Outdoor World - Bass Pro Shops is the best store in the world. I want to buy everything. I can’t believe I don’t own a crossbow! What kind of a man doesn’t own a crossbow? A weak one, surely. The place is huge, we’re talking Wembley-big, with products related to being out in nature…the American way. For example, appropriate gear for, let’s say, taking a nice springtime walk in the woods, is the following items:
- A huge truck to get to the woods.
- A huge trailer behind the truck carrying a huge boat in case you see someone you’d want to think you’re going fishing on a huge boat, not taking a lame-ass walk like a bitch.
- Solar powered Espresso maker.
- At least seven knives of different sizes.
- Ice climbing gear including oxygen tanks.
- Handguns for mosquito protection.
- A crossbow for hunting deer like Robert De Niro.
It makes sense to have a big truck now, doesn’t it? You’re gonna need the space. If you’re ever in Baltimore take time to visit this store/amusement park. I bought some barbecue sauce, apple cinnamon flavor, and a Dr Pepper marinade. I’m a winner.
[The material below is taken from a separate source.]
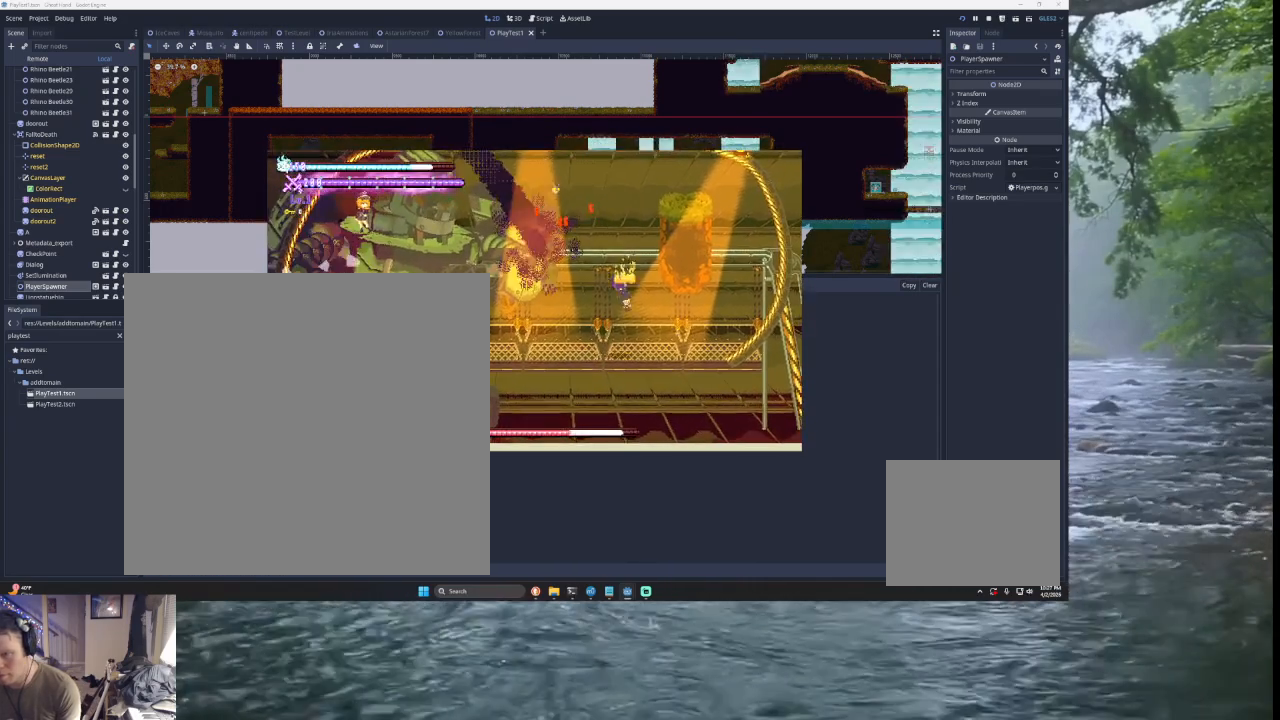
{"buttons": ["SQUARE", "TRIANGLE"], "left_stick": "left", "right_stick": "center", "events": [[400, "TRIANGLE", "down"], [467, "SQUARE", "down"]]}
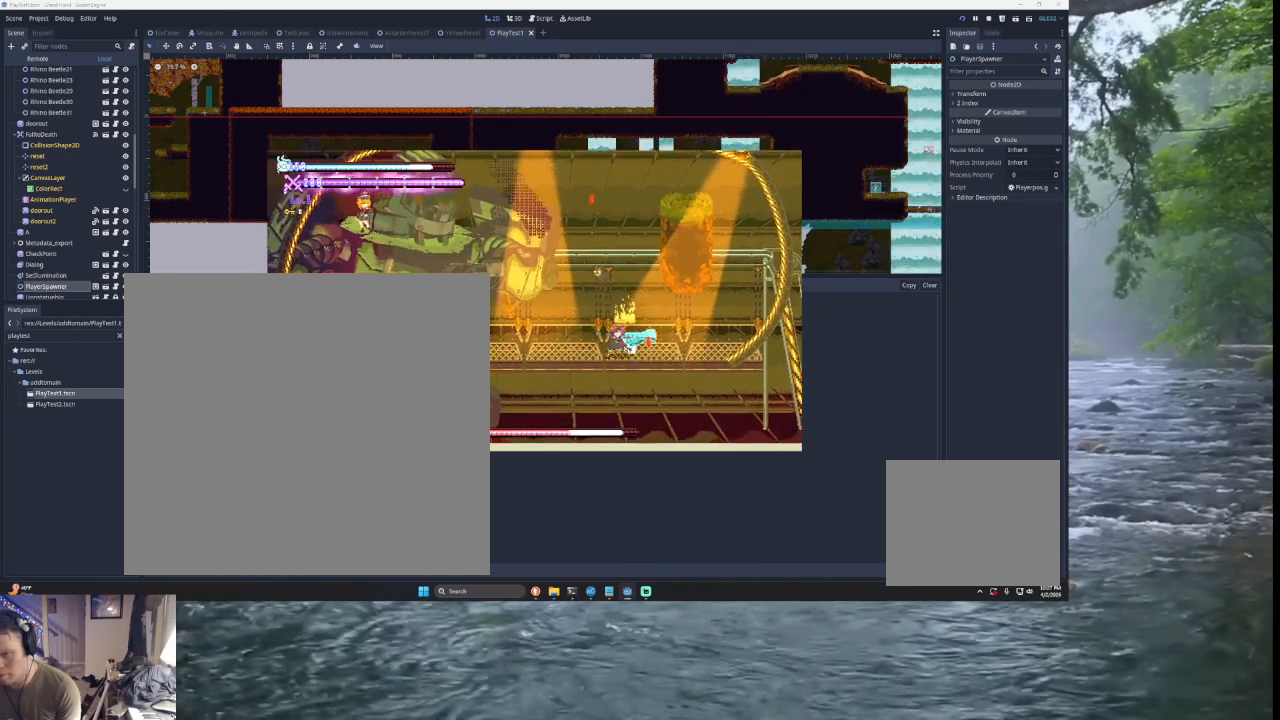
{"buttons": ["SQUARE", "TRIANGLE"], "left_stick": "left", "right_stick": "center", "events": [[133, "SQUARE", "up"], [200, "TRIANGLE", "up"], [400, "TRIANGLE", "down"], [467, "SQUARE", "down"]]}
Right now I have a pleasant, delicate problem. I have 8 bottles of delicious alcohol to transport home to Sweden from Liverpool. I wanna smuggle it. I really want to smuggle, I’ve never done that. Never been a smuggler. Smuggling to me is the most sophisticated of crimes, I just wish I had a sophisticated slender femme fatale travelling with me to run interference. We’d pull a Silverado Shuffle with a Danger Mouse Twist followed by a Berkley Old Fashioned. They’d never know what hit ‘em. But as it looks now I’ll put the bottles in a suitcase and try not to sweat. I’ll probably end up in a Mars Penal Colony, sold to a huge Betelgeusian X'org Lord for two packs of smokes. That happens all the time and nobody ever talks about it.